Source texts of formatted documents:
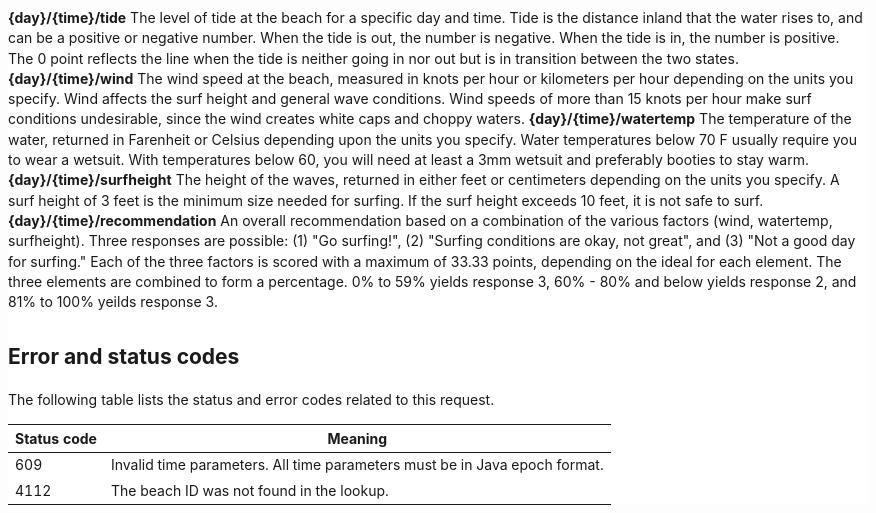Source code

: <tr>
<td><strong><span class="muted">{day}/{time}</span>/tide</strong></td>
<td>The level of tide at the beach for a specific day and time. Tide is the distance inland that the water rises to, and can be a positive or negative number. When the tide is out, the number is negative. When the tide is in, the number is positive. The 0 point reflects the line when the tide is neither going in nor out but is in transition between the two states.</td>
</tr>
<tr>
<td><strong><span class="muted">{day}/{time}</span>/wind</strong></td>
<td>The wind speed at the beach, measured in knots per hour or kilometers per hour depending on the units you specify. Wind affects the surf height and general wave conditions. Wind speeds of more than 15 knots per hour make surf conditions undesirable, since the wind creates white caps and choppy waters.</td>
</tr>
<tr>
<td><strong><span class="muted">{day}/{time}</span>/watertemp</strong></td>
<td>The temperature of the water, returned in Farenheit or Celsius depending upon the units you specify. Water temperatures below 70 F usually require you to wear a wetsuit. With temperatures below 60, you will need at least a 3mm wetsuit and preferably booties to stay warm.</td>
</tr>
<tr>
<td><strong><span class="muted">{day}/{time}</span>/surfheight</strong></td>
<td>The height of the waves, returned in either feet or centimeters depending on the units you specify. A surf height of 3 feet is the minimum size needed for surfing. If the surf height exceeds 10 feet, it is not safe to surf.</td>
</tr>
<tr>
<td><strong><span class="muted">{day}/{time}</span>/recommendation</strong></td>
<td>An overall recommendation based on a combination of the various factors (wind, watertemp, surfheight). Three responses are possible: (1) &quot;Go surfing!&quot;, (2) &quot;Surfing conditions are okay, not great&quot;, and (3) &quot;Not a good day for surfing.&quot; Each of the three factors is scored with a maximum of 33.33 points, depending on the ideal for each element. The three elements are combined to form a percentage. 0% to 59% yields response 3, 60% - 80% and below yields response 2, and 81% to 100% yeilds response 3.</td>
</tr>
</tbody></table>

<h2 id="error-and-status-codes">Error and status codes</h2>

<p>The following table lists the status and error codes related to this request.</p>

<table><thead>
<tr>
<th>Status code</th>
<th>Meaning</th>
</tr>
</thead><tbody>
<tr>
<td>609</td>
<td>Invalid time parameters. All time parameters must be in Java epoch format.</td>
</tr>
<tr>
<td>4112</td>
<td>The beach ID was not found in the lookup.</td>
</tr>
</tbody></table>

_What this task involves_
Could you write out the records again exactly, omitting each image?

_Exercise result_
Source code

: <tr>
<td><strong><span class="muted">{day}/{time}</span>/tide</strong></td>
<td>The level of tide at the beach for a specific day and time. Tide is the distance inland that the water rises to, and can be a positive or negative number. When the tide is out, the number is negative. When the tide is in, the number is positive. The 0 point reflects the line when the tide is neither going in nor out but is in transition between the two states.</td>
</tr>
<tr>
<td><strong><span class="muted">{day}/{time}</span>/wind</strong></td>
<td>The wind speed at the beach, measured in knots per hour or kilometers per hour depending on the units you specify. Wind affects the surf height and general wave conditions. Wind speeds of more than 15 knots per hour make surf conditions undesirable, since the wind creates white caps and choppy waters.</td>
</tr>
<tr>
<td><strong><span class="muted">{day}/{time}</span>/watertemp</strong></td>
<td>The temperature of the water, returned in Farenheit or Celsius depending upon the units you specify. Water temperatures below 70 F usually require you to wear a wetsuit. With temperatures below 60, you will need at least a 3mm wetsuit and preferably booties to stay warm.</td>
</tr>
<tr>
<td><strong><span class="muted">{day}/{time}</span>/surfheight</strong></td>
<td>The height of the waves, returned in either feet or centimeters depending on the units you specify. A surf height of 3 feet is the minimum size needed for surfing. If the surf height exceeds 10 feet, it is not safe to surf.</td>
</tr>
<tr>
<td><strong><span class="muted">{day}/{time}</span>/recommendation</strong></td>
<td>An overall recommendation based on a combination of the various factors (wind, watertemp, surfheight). Three responses are possible: (1) &quot;Go surfing!&quot;, (2) &quot;Surfing conditions are okay, not great&quot;, and (3) &quot;Not a good day for surfing.&quot; Each of the three factors is scored with a maximum of 33.33 points, depending on the ideal for each element. The three elements are combined to form a percentage. 0% to 59% yields response 3, 60% - 80% and below yields response 2, and 81% to 100% yeilds response 3.</td>
</tr>
</tbody></table>

<h2 id="error-and-status-codes">Error and status codes</h2>

<p>The following table lists the status and error codes related to this request.</p>

<table><thead>
<tr>
<th>Status code</th>
<th>Meaning</th>
</tr>
</thead><tbody>
<tr>
<td>609</td>
<td>Invalid time parameters. All time parameters must be in Java epoch format.</td>
</tr>
<tr>
<td>4112</td>
<td>The beach ID was not found in the lookup.</td>
</tr>
</tbody></table>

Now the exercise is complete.